[Data under study Boundary: Start]

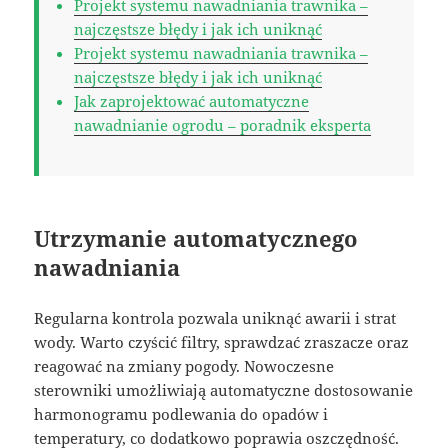
Projekt systemu nawadniania trawnika –
najczęstsze błędy i jak ich uniknąć
Projekt systemu nawadniania trawnika –
najczęstsze błędy i jak ich uniknąć
Jak zaprojektować automatyczne
nawadnianie ogrodu – poradnik eksperta
Utrzymanie automatycznego
nawadniania
Regularna kontrola pozwala uniknąć awarii i strat
wody. Warto czyścić filtry, sprawdzać zraszacze oraz
reagować na zmiany pogody. Nowoczesne
sterowniki umożliwiają automatyczne dostosowanie
harmonogramu podlewania do opadów i
temperatury, co dodatkowo poprawia oszczędność.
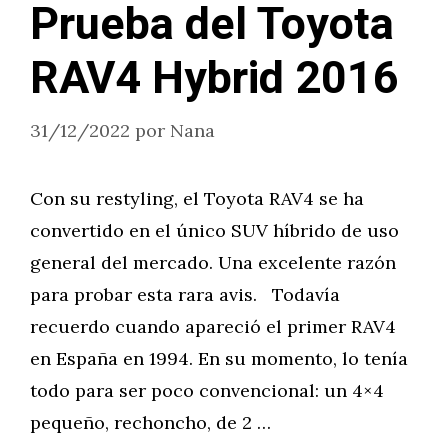
Prueba del Toyota
RAV4 Hybrid 2016
31/12/2022
por
Nana
Con su restyling, el Toyota RAV4 se ha
convertido en el único SUV híbrido de uso
general del mercado. Una excelente razón
para probar esta rara avis. Todavía
recuerdo cuando apareció el primer RAV4
en España en 1994. En su momento, lo tenía
todo para ser poco convencional: un 4×4
pequeño, rechoncho, de 2 …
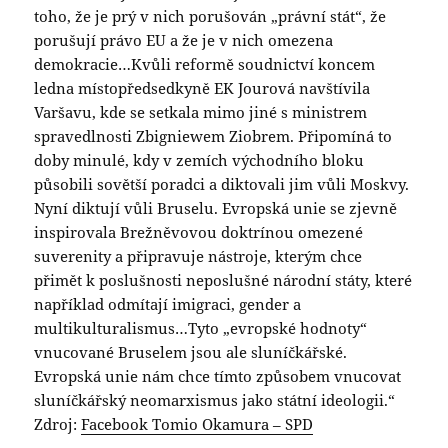
toho, že je prý v nich porušován „právní stát“, že
porušují právo EU a že je v nich omezena
demokracie…Kvůli reformě soudnictví koncem
ledna místopředsedkyně EK Jourová navštívila
Varšavu, kde se setkala mimo jiné s ministrem
spravedlnosti Zbigniewem Ziobrem. Připomíná to
doby minulé, kdy v zemích východního bloku
působili sovětší poradci a diktovali jim vůli Moskvy.
Nyní diktují vůli Bruselu. Evropská unie se zjevně
inspirovala Brežněvovou doktrínou omezené
suverenity a připravuje nástroje, kterým chce
přimět k poslušnosti neposlušné národní státy, které
například odmítají imigraci, gender a
multikulturalismus…Tyto „evropské hodnoty“
vnucované Bruselem jsou ale sluníčkářské.
Evropská unie nám chce tímto způsobem vnucovat
sluníčkářský neomarxismus jako státní ideologii.“
Zdroj:
Facebook Tomio Okamura – SPD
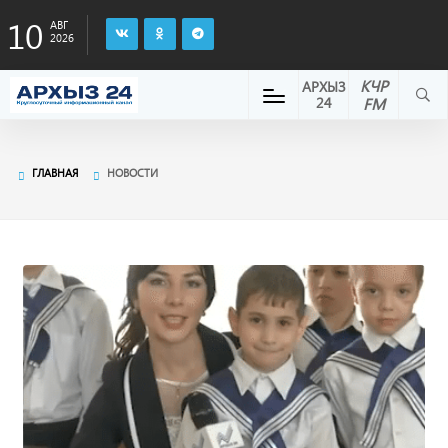
10
АВГ
2026
КЧР
АРХЫЗ
24
FM
ГЛАВНАЯ
НОВОСТИ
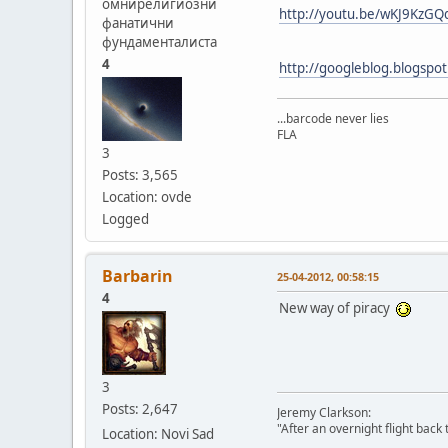
омнирелигиозни
http://youtu.be/wKJ9KzG
фанатични
фундаменталиста
4
http://googleblog.blogspo
...barcode never lies
FLA
3
Posts: 3,565
Location: ovde
Logged
Barbarin
25-04-2012, 00:58:15
4
New way of piracy
3
Posts: 2,647
Jeremy Clarkson:
"After an overnight flight back
Location: Novi Sad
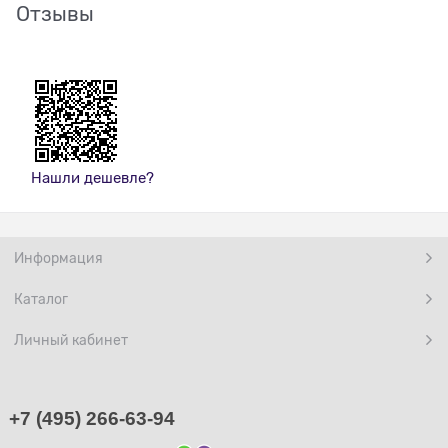
Отзывы
Нашли дешевле?
Информация
Каталог
Личный кабинет
+7 (495) 266-63-94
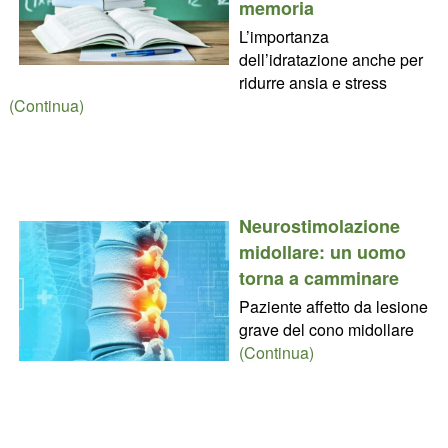
memoria
L’importanza
dell’idratazione anche per
ridurre ansia e stress
(Continua)
Neurostimolazione
midollare: un uomo
torna a camminare
Paziente affetto da lesione
grave del cono midollare
(Continua)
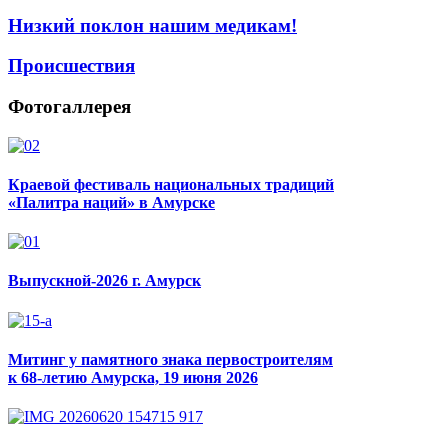
Низкий поклон нашим медикам!
Происшествия
Фотогаллерея
Краевой фестиваль национальных традиций
«Палитра наций» в Амурске
Выпускной-2026 г. Амурск
Митинг у памятного знака первостроителям
к 68-летию Амурска, 19 июня 2026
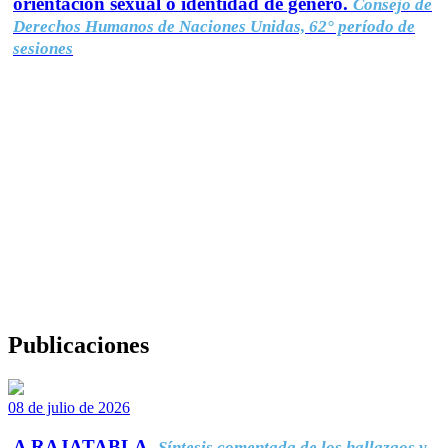
orientación sexual o identidad de género.
Consejo de
Derechos Humanos de Naciones Unidas, 62° período de
sesiones
Publicaciones
08 de julio de 2026
A RAJATABLA.
Síntesis comentada de los hallazgos y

[Data under study Boundary: End]

Requirement: Give back exactly the run of lines that opens the material above and ends at the line with "convertido en el único SUV híbrido de uso". Omit the pictures.

Solved problem:
Projekt systemu nawadniania trawnika –
najczęstsze błędy i jak ich uniknąć
Projekt systemu nawadniania trawnika –
najczęstsze błędy i jak ich uniknąć
Jak zaprojektować automatyczne
nawadnianie ogrodu – poradnik eksperta
Utrzymanie automatycznego
nawadniania
Regularna kontrola pozwala uniknąć awarii i strat
wody. Warto czyścić filtry, sprawdzać zraszacze oraz
reagować na zmiany pogody. Nowoczesne
sterowniki umożliwiają automatyczne dostosowanie
harmonogramu podlewania do opadów i
temperatury, co dodatkowo poprawia oszczędność.
Prueba del Toyota
RAV4 Hybrid 2016
31/12/2022
por
Nana
Con su restyling, el Toyota RAV4 se ha
convertido en el único SUV híbrido de uso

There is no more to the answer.